Entertainment

Canada's got talent, and it's coming to Morden

Alexis Stockford

Quartetto Gelato will be one of 15 entertainers/groups from across Canada who will be in Morden later this month for the 2016 Manitoba Showcase. (Submitted)

Quartetto Gelato will be one of 15 entertainers/groups from across Canada who will be in Morden later this month for the 2016 Manitoba Showcase. (Submitted)

You’ve never seen a job interview quite this entertaining.
Fifteen hand-picked performers from across Canada will be in Morden Oct. 20-23 for the Manitoba Showcase, presented each year by the Manitoba Arts Network to connect premiere artists with community organizations (such as local Southern Manitoba Concert series) who might want to book them.
Three showcases over three days will bring artists to the stage, each for 20 minutes of their best work. A question and answer period in front of the audience and 100-125 delegates will follow each performance.
“We found that the general public, not only do they get entertained and get to see a variety of different artists in the one showcase for a very low fee, but they also get to find out a little bit about the artist in the interview part as well,” Josh Marantz, Manitoba Arts Network executive director said.
This year’s line-up draws from coast to coast.
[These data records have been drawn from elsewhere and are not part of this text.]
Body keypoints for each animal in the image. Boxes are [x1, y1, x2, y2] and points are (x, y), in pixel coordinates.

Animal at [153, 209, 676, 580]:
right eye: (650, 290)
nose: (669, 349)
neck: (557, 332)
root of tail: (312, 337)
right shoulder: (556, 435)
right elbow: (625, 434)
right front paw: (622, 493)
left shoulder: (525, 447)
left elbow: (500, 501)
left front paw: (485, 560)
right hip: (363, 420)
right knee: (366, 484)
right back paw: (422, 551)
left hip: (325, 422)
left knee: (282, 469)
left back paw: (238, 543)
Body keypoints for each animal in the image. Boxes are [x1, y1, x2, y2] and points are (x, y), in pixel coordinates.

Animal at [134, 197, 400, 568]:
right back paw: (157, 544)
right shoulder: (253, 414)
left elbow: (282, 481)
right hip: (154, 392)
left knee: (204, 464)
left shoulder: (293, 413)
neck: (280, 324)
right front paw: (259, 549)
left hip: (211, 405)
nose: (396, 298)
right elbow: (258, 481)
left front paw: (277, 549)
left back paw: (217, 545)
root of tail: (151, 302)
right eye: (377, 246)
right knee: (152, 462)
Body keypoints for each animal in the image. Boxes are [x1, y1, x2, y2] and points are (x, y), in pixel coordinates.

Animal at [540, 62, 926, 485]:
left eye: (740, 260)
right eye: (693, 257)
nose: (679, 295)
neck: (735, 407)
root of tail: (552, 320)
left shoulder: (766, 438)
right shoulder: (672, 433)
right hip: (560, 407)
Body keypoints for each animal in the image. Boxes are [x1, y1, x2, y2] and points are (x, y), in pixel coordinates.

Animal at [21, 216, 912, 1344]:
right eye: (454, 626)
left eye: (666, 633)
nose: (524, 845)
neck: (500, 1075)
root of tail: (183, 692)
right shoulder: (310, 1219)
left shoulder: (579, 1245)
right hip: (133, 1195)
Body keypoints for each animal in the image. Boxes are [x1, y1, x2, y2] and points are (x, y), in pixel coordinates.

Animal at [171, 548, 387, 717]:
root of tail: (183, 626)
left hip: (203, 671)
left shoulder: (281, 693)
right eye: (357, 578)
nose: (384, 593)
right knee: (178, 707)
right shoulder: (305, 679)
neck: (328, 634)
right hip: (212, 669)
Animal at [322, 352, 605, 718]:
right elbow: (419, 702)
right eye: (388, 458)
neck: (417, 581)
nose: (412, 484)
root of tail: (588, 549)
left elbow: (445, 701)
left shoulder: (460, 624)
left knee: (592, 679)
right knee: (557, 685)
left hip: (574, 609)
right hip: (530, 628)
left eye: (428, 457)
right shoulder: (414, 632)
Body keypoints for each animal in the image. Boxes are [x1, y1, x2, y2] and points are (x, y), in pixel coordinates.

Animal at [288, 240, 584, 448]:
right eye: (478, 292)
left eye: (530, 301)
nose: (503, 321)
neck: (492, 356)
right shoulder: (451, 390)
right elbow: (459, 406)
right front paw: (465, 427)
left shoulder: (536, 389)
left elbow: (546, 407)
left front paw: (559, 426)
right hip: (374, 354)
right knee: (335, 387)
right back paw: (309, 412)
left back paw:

From Prince Edward Island, Gordie McKeeman and his Rhythm Boys will bring a taste Maritime folk and bluegrass, including work from their recently released 13-track album, “Laugh, Dance & Sing”, while last year’s CBC Searchlight winner Lauren Mann will gear up her folk/pop lyrics, straight from British Columbia.
The West Coast singer/songwriter will also perform Oct. 23  at the Kenmor Theatre as the next act  on the Deadhorse Entertainment schedule.
The strumming guitar of Ontario’s Cliff Cardiff, Edmonton Folk Music Festival Emerging Artist winners 100 Mile House, and Yukon rock group Speed Control (who’s member, Graeme Peters has rock opera on his resume and has performed with jazz artists Ingrid Jensen and Terry Promane as well as acclaimed Inuit throat singer Tanya Tagaq) will offset Manitoba artists Patti Kusturok (classic fiddler and Manitoba Fiddle Association Hall of Fame member), Sol James (roots and blues with a generous dose of humour) and Lizzy Hoyt (who’s most recent Celtic album, “New Lady on the Prairie” earned a Canadian Folk Music Award and Western Canadian Music Award nominations, three Independent Music Award nominations and a nod on the Indie Music Project’s Best Albums of 2014).
Celtic rock group, the Derina Harvey Band, will offer their own contemporary take on traditional music while Andino Suns, the Saskatchewan-based Latin band, will look to transport the audience south of the equator.
Ontario’s Quartetto Gelato and the Proteus Saxophone Quartet (counting members from Alberta and Quebec) will represent the classical concert hall, with Quartetto Gelato taking the occasional departure into tango, “virtuosic showpieces, romantic tenor arias, pyrotechnical solos, blazing gypsy show pieces, multi-instrument mastery and a World Accordion Champion,” according to the band’s biography.
Fans of country music will also find their genre of choice with the Traveling Mabels, a three generation female trio hailing from Alberta. The group, which draws much of their music from life experiences, was named the 2011 Association of Country Music in Alberta group of the year.
Two non-musical acts round off the schedule, with illusions, mentalism and magic tricks by Spidey and Bob Cates, both of Quebec.
“We try to really give a broad range of genres of the performing artists in our showcases and that’s part of the criteria that the jury is instructed to consider when we choose the particular artists,” Marantz said.
Registration is $10 per showcase concert and can be done at manitobaartsnetwork.ca.
While it is the first time for the showcase in Morden, Oct. 20-23 will not be the first rodeo for the Southern Manitoba Concert Series.
The series has previously drawn from the showcase artists to fill their schedule, including this season’s series openers, Duo Fortin-Poirier.
SMC representatives first heard the piano duet during last year’s conference in Flin Flon.
“It was wonderful,” Linda Butler, SMC board member, said. “The audience really enjoyed it, but we wouldn’t have known about this if we hadn’t gone...last year and seen them at this showcase, so it’s very important to us. We watch all 15, but there might only be one or two that we’re really interested in, but then another community will be interested in a couple of the others.”
The Southern Manitoba Concert Series will host the 2016 showcase, with contribution by the Pembina Hills Art Council and Canadian Fossil Discovery Centre.
“When I started with this organization, I made my first trip to Morden,” Marantz said. “I hadn’t been to Morden before, and I was just absolutely taken aback just by the beauty of the city. Like, what a nice community, just visually-the heritage buildings along the downtown that have been maintained, the art galleries, the local art scene, the visual art scene is vibrant and all the agriculture going on there and the testing that goes on there (at the research station) is quite amazing.”
Professional development seminars for artists and community groups, visual arts displays, literary readings and an emerging artist showcase (closed to the general public) will also earmark the showcase.